THE INPUT Block Start
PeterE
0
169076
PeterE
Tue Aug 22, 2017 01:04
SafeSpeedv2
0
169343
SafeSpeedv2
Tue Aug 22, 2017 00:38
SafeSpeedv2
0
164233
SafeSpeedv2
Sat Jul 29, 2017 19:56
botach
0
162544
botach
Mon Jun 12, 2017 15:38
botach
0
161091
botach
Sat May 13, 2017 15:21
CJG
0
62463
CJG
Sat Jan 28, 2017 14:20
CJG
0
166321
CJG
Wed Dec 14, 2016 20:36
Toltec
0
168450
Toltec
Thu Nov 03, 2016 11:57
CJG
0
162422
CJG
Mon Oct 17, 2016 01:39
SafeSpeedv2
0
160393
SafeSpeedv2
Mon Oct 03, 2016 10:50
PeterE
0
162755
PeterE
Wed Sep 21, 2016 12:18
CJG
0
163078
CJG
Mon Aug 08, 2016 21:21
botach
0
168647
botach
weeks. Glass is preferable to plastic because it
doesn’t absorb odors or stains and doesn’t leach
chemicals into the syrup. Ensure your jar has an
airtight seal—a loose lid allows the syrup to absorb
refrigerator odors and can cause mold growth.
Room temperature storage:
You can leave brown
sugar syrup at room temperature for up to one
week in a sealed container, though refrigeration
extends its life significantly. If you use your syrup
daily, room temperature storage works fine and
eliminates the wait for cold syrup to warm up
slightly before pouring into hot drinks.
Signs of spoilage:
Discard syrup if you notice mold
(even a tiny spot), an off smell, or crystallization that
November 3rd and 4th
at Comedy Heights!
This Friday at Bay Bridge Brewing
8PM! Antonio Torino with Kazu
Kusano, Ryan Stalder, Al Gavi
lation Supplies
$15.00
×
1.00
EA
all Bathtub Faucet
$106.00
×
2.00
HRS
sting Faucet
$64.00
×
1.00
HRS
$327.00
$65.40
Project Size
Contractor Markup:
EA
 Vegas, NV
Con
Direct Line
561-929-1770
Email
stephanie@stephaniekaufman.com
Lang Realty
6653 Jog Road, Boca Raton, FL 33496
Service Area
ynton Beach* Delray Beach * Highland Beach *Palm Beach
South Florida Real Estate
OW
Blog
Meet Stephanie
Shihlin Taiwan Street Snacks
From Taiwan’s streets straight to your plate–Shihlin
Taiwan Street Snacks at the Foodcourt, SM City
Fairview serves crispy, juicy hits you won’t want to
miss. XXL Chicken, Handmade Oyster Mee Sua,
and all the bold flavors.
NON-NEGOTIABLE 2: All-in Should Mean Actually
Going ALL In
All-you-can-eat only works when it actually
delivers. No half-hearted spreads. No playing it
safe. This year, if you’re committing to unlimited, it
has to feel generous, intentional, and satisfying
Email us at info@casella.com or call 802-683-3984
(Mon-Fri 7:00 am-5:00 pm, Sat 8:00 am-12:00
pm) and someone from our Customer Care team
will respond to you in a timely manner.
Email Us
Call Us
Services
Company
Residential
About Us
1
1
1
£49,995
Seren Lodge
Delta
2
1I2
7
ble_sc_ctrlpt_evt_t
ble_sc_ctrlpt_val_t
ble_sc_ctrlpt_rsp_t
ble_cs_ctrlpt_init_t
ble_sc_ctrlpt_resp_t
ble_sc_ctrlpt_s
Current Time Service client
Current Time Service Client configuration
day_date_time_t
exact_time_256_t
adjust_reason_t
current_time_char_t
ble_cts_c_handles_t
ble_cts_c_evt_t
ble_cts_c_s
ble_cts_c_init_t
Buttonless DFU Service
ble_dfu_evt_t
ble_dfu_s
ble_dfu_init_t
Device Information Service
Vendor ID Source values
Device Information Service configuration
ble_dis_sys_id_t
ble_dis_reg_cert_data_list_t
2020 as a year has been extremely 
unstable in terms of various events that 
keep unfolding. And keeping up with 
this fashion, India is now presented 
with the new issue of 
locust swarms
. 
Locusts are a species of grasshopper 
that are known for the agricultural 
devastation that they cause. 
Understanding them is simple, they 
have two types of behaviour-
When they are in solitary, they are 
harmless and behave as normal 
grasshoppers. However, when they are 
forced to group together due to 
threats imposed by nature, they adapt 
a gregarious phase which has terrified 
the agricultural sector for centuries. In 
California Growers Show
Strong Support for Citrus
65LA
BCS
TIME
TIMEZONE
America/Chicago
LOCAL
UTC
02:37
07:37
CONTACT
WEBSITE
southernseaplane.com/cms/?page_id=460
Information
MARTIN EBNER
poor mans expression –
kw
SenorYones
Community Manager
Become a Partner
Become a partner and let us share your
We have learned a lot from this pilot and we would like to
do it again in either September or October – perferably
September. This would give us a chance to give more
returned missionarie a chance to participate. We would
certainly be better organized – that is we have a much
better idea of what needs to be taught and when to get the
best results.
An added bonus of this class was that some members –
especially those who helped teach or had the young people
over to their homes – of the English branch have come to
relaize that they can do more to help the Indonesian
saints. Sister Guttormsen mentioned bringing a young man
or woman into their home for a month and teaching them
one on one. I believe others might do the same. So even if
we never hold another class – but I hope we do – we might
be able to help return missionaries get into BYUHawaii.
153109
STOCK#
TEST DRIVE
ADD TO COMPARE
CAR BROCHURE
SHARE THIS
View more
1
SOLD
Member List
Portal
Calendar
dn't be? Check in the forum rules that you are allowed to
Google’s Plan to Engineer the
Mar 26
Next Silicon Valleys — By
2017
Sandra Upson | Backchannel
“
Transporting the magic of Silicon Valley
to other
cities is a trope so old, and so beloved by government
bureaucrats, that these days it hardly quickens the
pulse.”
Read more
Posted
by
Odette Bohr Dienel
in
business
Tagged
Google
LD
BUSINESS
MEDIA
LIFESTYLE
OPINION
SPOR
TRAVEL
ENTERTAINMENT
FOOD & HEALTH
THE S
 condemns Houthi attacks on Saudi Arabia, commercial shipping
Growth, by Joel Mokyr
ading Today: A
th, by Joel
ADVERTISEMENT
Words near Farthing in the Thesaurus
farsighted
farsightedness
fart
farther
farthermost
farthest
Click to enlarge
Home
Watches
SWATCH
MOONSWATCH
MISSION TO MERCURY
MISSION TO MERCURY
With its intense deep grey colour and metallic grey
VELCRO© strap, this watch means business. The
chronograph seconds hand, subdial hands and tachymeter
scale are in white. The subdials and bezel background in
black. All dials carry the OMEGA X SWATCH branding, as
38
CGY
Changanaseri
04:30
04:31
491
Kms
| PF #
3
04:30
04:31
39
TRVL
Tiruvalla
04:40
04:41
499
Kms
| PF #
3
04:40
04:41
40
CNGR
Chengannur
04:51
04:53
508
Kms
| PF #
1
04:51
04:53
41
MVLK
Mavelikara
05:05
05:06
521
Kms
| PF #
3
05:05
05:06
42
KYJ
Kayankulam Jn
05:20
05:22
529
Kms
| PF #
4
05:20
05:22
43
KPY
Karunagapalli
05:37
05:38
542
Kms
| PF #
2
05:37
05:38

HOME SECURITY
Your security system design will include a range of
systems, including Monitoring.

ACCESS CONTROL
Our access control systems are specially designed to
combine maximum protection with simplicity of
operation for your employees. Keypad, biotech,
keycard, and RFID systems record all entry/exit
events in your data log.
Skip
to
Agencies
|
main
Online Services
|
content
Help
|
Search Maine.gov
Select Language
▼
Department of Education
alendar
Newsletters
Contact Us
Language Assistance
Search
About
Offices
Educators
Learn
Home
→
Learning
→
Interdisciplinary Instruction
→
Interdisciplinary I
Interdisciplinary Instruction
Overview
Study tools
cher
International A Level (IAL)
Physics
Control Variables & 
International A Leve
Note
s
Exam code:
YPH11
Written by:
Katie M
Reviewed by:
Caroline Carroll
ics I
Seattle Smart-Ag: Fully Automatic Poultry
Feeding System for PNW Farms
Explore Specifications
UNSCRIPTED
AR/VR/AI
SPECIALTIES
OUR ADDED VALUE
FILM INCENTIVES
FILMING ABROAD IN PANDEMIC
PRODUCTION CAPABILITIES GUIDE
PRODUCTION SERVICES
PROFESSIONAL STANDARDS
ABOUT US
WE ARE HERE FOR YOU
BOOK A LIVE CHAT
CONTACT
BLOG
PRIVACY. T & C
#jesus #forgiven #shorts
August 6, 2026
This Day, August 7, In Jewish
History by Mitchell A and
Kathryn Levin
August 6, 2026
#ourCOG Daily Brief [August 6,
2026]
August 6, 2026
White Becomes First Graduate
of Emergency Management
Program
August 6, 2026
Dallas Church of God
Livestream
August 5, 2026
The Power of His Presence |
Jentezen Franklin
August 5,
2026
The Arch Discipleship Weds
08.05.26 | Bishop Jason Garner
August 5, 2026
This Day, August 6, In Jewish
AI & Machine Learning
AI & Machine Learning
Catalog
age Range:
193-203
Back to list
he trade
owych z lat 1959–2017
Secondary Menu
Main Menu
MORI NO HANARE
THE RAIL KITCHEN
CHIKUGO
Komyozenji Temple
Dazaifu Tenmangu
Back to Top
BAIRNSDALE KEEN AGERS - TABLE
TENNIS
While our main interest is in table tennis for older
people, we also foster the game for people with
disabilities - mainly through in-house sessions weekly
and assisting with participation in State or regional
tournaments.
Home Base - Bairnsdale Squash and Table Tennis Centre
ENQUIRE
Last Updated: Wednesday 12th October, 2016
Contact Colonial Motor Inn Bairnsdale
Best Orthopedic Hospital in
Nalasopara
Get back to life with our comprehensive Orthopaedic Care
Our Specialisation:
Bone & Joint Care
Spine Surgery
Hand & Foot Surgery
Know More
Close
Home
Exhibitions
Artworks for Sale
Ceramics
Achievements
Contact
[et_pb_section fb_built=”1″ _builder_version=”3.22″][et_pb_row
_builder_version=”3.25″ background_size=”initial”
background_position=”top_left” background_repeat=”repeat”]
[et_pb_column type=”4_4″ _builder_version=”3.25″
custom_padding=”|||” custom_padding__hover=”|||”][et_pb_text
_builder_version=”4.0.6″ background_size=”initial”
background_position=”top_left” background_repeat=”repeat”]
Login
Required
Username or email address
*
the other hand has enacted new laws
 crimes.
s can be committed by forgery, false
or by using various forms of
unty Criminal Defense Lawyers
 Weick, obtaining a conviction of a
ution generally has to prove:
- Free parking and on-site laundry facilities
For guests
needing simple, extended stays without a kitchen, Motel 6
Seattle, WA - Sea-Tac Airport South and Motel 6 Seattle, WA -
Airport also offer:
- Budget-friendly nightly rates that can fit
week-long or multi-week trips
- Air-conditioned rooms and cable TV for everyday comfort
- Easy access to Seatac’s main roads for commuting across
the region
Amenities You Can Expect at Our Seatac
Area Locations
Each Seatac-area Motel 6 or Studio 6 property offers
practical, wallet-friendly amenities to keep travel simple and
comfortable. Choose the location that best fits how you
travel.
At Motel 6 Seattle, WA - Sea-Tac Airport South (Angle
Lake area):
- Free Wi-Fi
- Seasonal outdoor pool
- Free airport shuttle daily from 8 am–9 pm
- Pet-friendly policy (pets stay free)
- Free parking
THE INPUT Block End
REQUEST: Search the entries for the string "simple" and collect each line that has it.

REPLY:
Understanding them is simple, they 
needing simple, extended stays without a kitchen, Motel 6
practical, wallet-friendly amenities to keep travel simple and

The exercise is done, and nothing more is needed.